Individual Protection 2014 (IP2014)
Although this type of protection relates to the previous reduction in the LTA which came into effect in 2014, you can still apply for this type of protection until 2017. This may be preferable depending upon the value of your pension benefits on 5 April 2014.
If you have previously applied for Enhanced or Primary Protection, Fixed Protection 2012, Fixed Protection 2014 or Individual Protection 2014, you should seek advice on how to proceed. The position is complicated and the most suitable outcome for you will depend upon your individual circumstances.
As mentioned above, a tax charge (known as the Lifetime Allowance Charge) is levied upon benefits in excess of the LTA. The amount of the charge depends on how the excess benefits are drawn; if taken as a lump sum, the charge is 55 per cent, or 25 per cent if the benefits are used to provide a pension income (although this pension income will also be subject to income tax in the usual way).
If you think you will be affected, advice as soon as possible.
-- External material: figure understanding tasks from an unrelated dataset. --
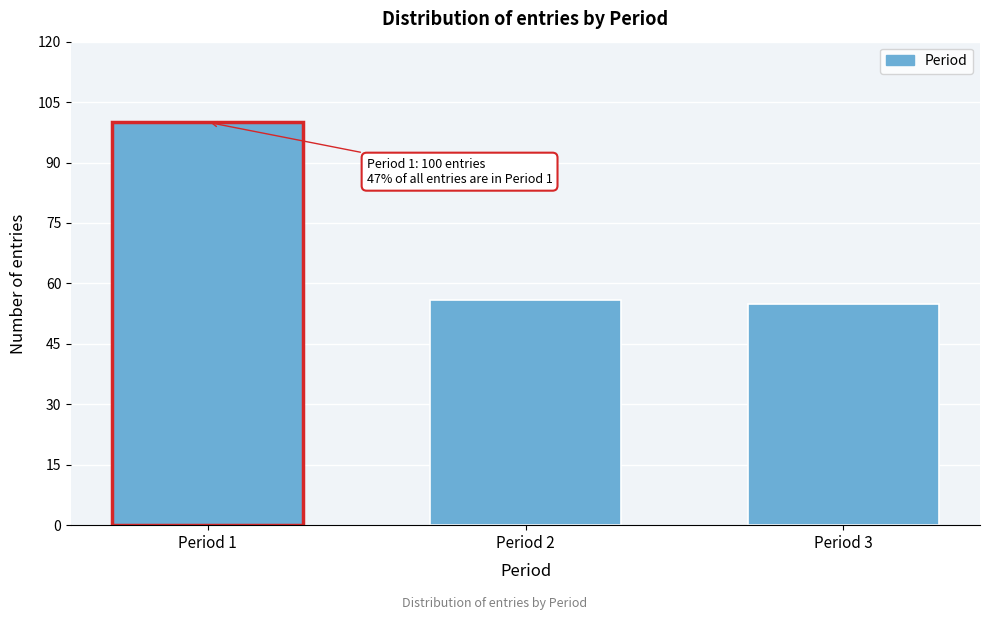

Reading left to right, list all the values displayed in this chart.

Period 1=100	Period 2=56	Period 3=55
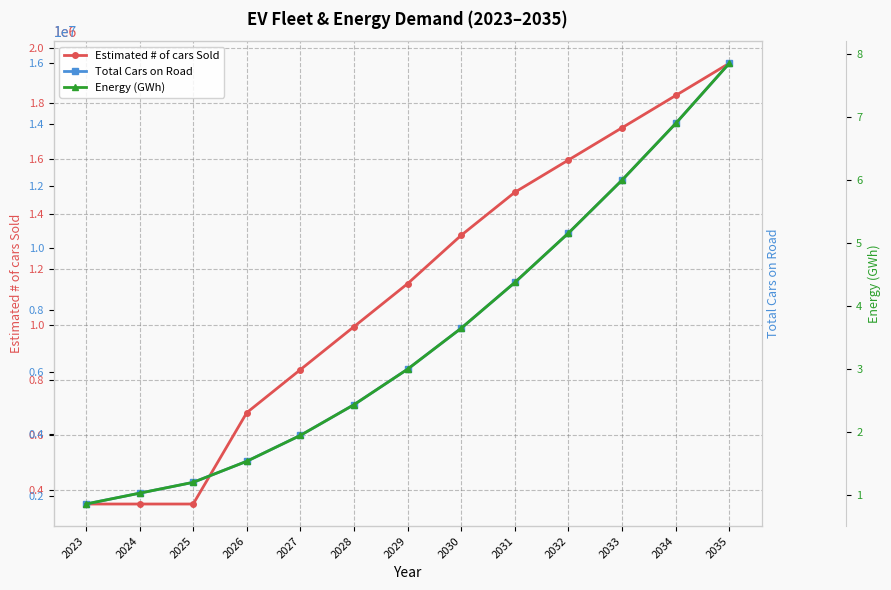

Where is Total Cars on Road nearest to the value 8856254?

2031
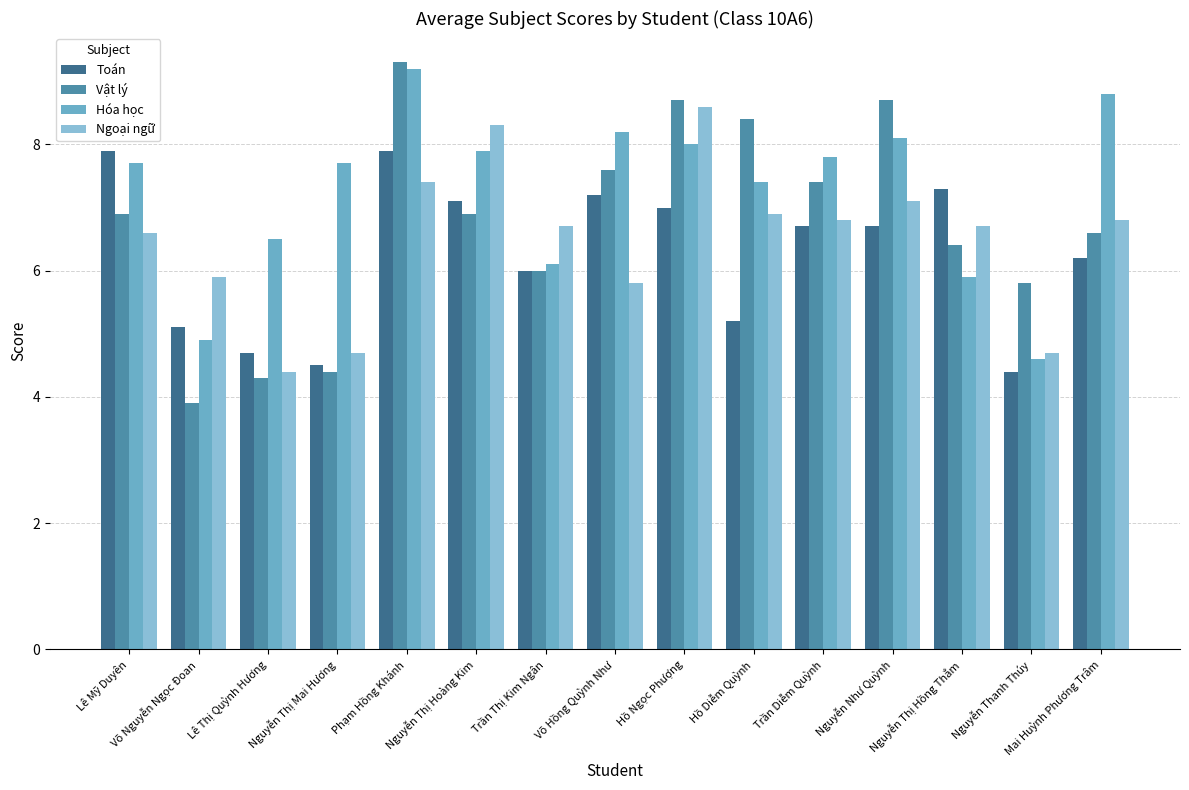

True or false: Ngoại ngữ has a value of 6.7 at Nguyễn Thị Hồng Thắm.

True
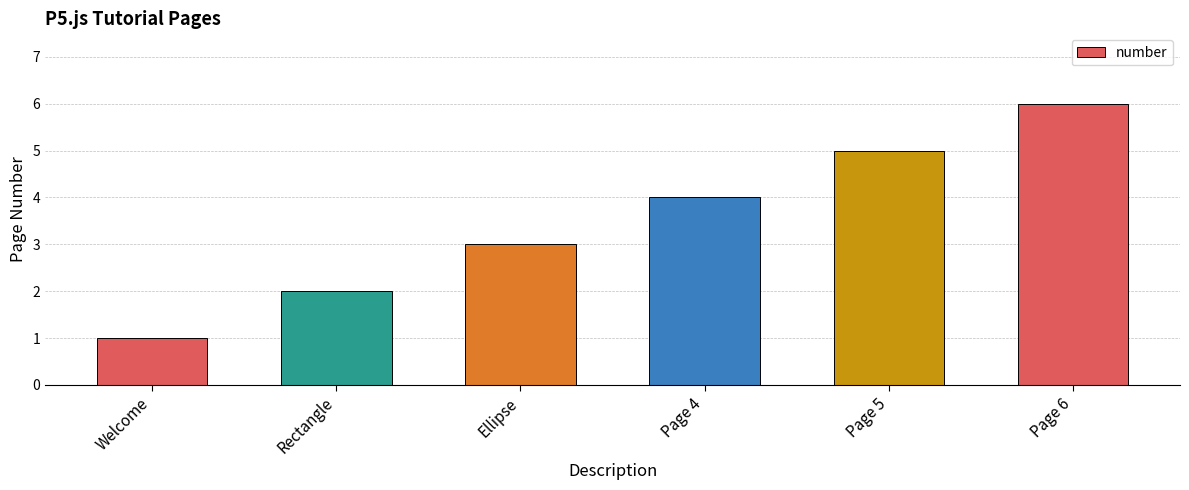

The value at Ellipse is 2. True or false?

False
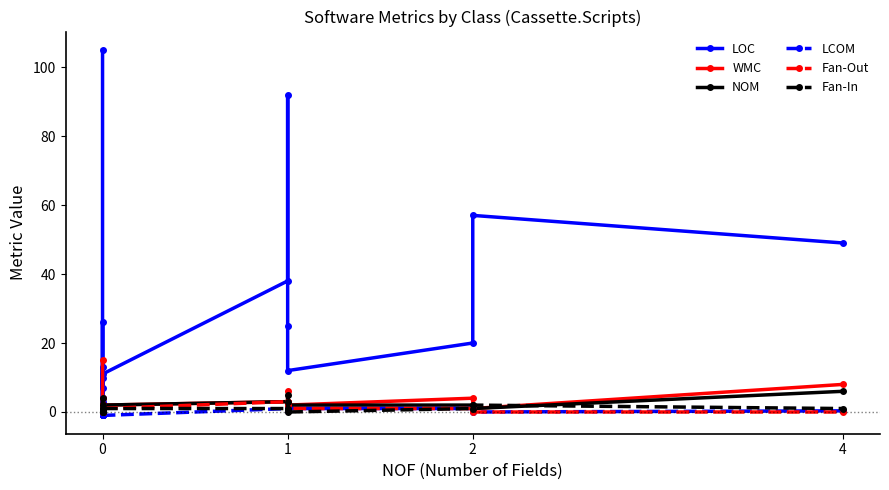

Reading right to left, list all the values displayed in this chart.

LOC: 49.0	57.0	20.0	12.0	25.0	92.0	38.0	11.0	3.0	26.0	10.0	7.0	13.0	4.0	105.0
WMC: 8.0	1.0	4.0	2.0	2.0	6.0	3.0	2.0	0.0	2.0	1.0	1.0	2.0	0.0	15.0
NOM: 6.0	1.0	2.0	2.0	2.0	5.0	3.0	2.0	0.0	2.0	1.0	1.0	2.0	0.0	1.0
LCOM: 0.3	0.0	1.0	1.0	1.0	0.4	1.0	-1.0	-1.0	-1.0	-1.0	-1.0	-1.0	-1.0	-1.0
Fan-Out: 0.0	0.0	1.0	1.0	3.0	2.0	3.0	1.0	0.0	4.0	2.0	0.0	0.0	0.0	1.0
Fan-In: 1.0	2.0	1.0	0.0	1.0	3.0	1.0	1.0	4.0	0.0	0.0	0.0	2.0	1.0	1.0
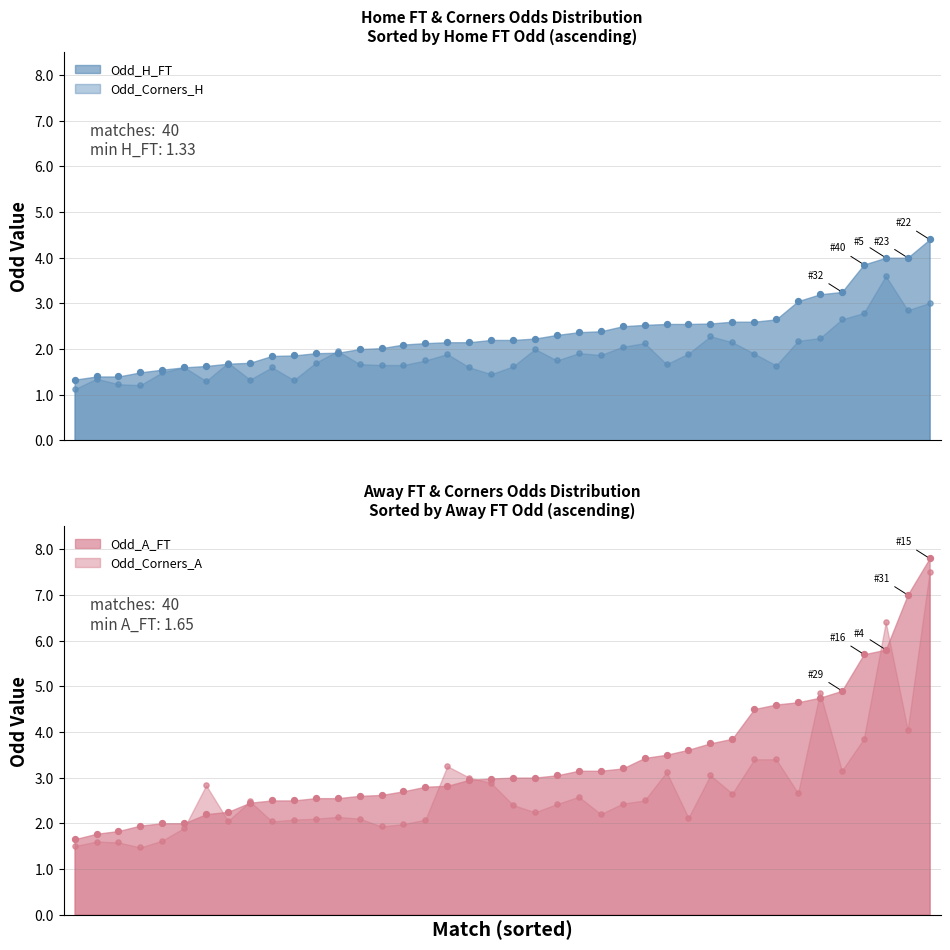

Which series has the largest total across all categories?

Odd_A_FT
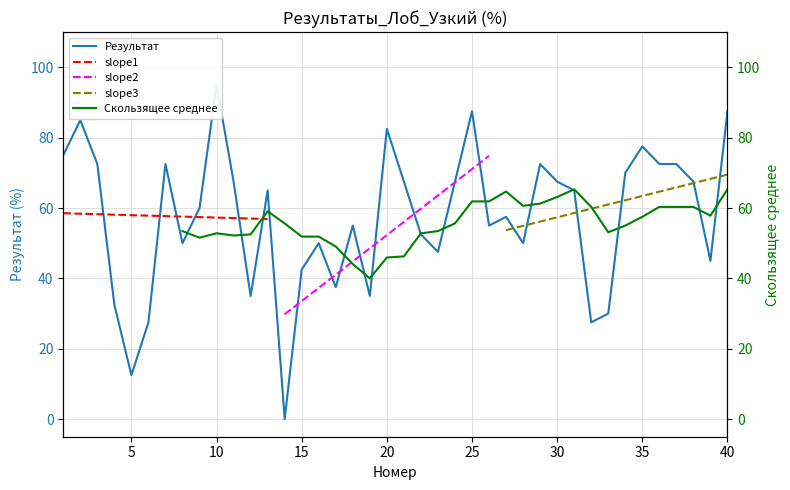

List the labels in order of value, smallest first.

14, 5, 6, 32, 33, 4, 12, 19, 17, 15, 39, 23, 8, 16, 28, 22, 18, 26, 27, 9, 13, 31, 11, 21, 24, 30, 38, 34, 3, 7, 29, 36, 37, 1, 35, 20, 2, 25, 40, 10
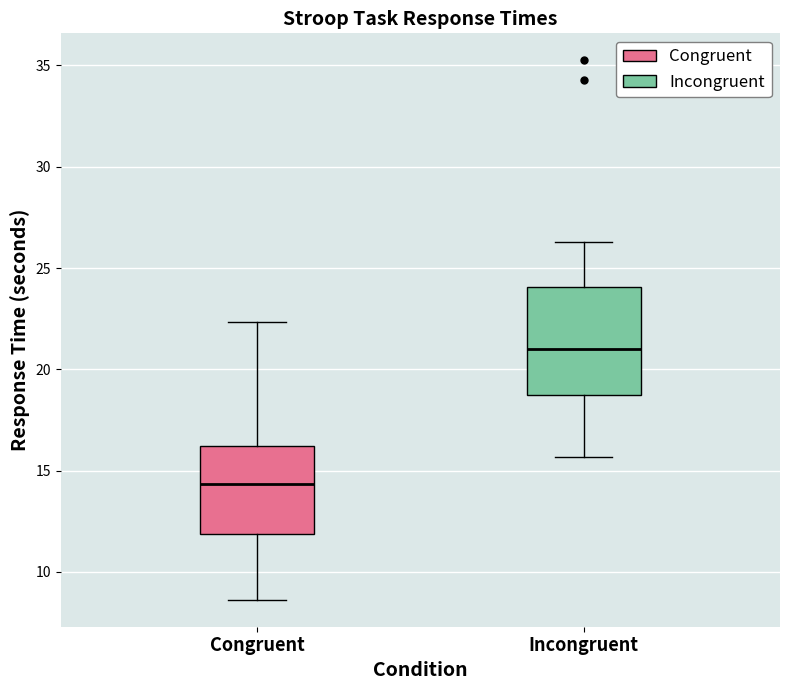

Reading left to right, read every box against the y-axis: the position of its median line, the range the box covers, and the ends of its whiskers. The values are not printed on the chart, so give them approximately, as read against the axis.

Congruent: median 14.5, box 12.0 to 16.0, whiskers 8.5 to 22.5
Incongruent: median 21.0, box 18.5 to 24.0, whiskers 15.5 to 26.5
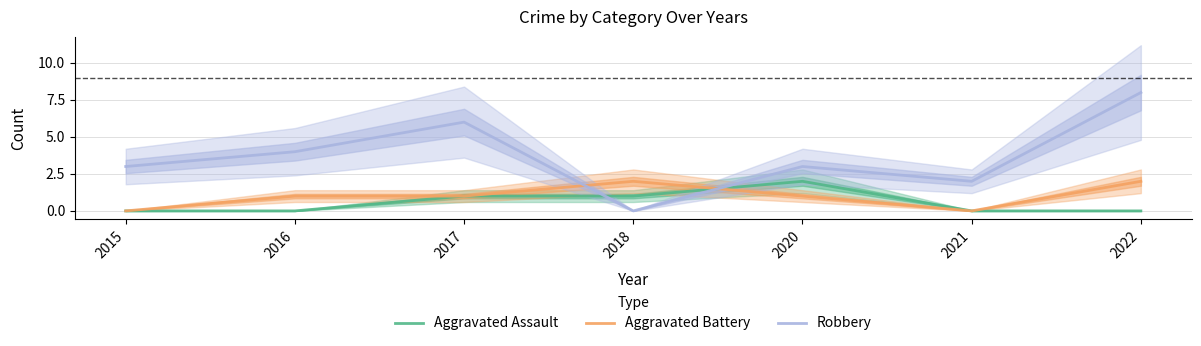

Reading right to left, list all the values displayed in this chart.

Aggravated Assault: 0	0	2	1	1	0	0
Aggravated Battery: 2	0	1	2	1	1	0
Robbery: 8	2	3	0	6	4	3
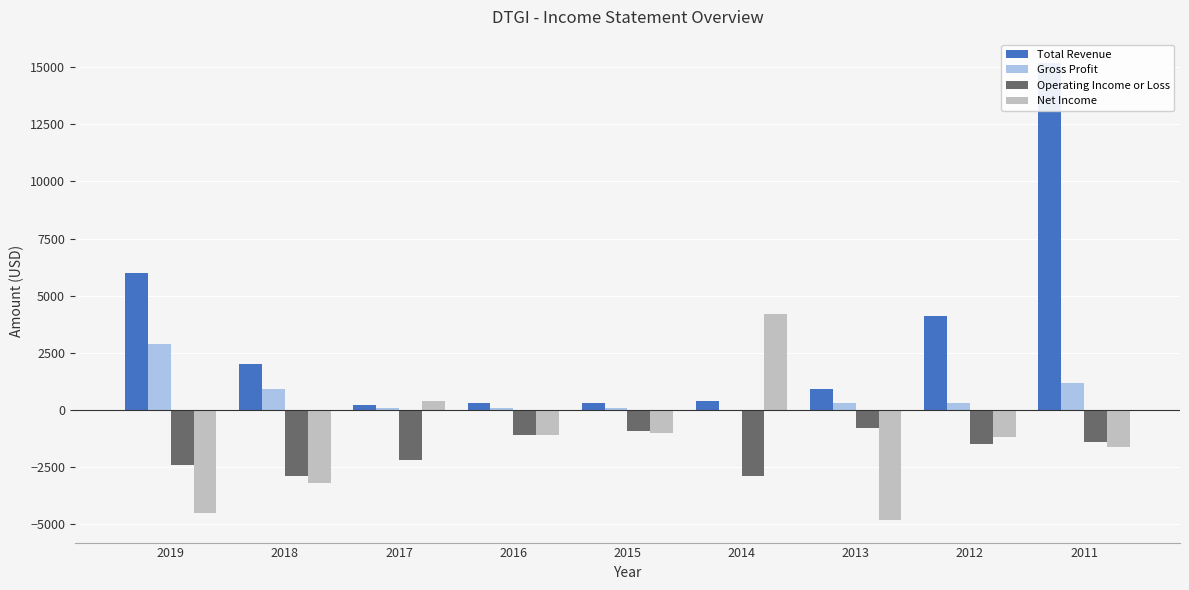

Which has a higher value, 2019 or 2017?

2019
There is no blanket solution for those who are affected by the change, as it very much depends upon your personal circumstances.
â¨HMRC is introducing a new online application process for FP2016 and IP2016, available from July 2016. You will still need to make a full application once the online application process is available, to ensure your pension benefits remain protected.
The LTA is a complex area, and the right solution for you will depend on your personal circumstances. Seeking independent advice will ensure you make the right decisions in good time.
Important note: This article is for information purposes only and should not be considered to be a recommendation. This article is based on our understanding of current and draft pension and tax rules on the date of this article. Please note that tax and pension rules are subject to change; if you are at all uncertain about the suitability of any option for your circumstances you should seek regulated personal financial advice. You should not take action solely on the basis of this article without seeking advice specific to your circumstances.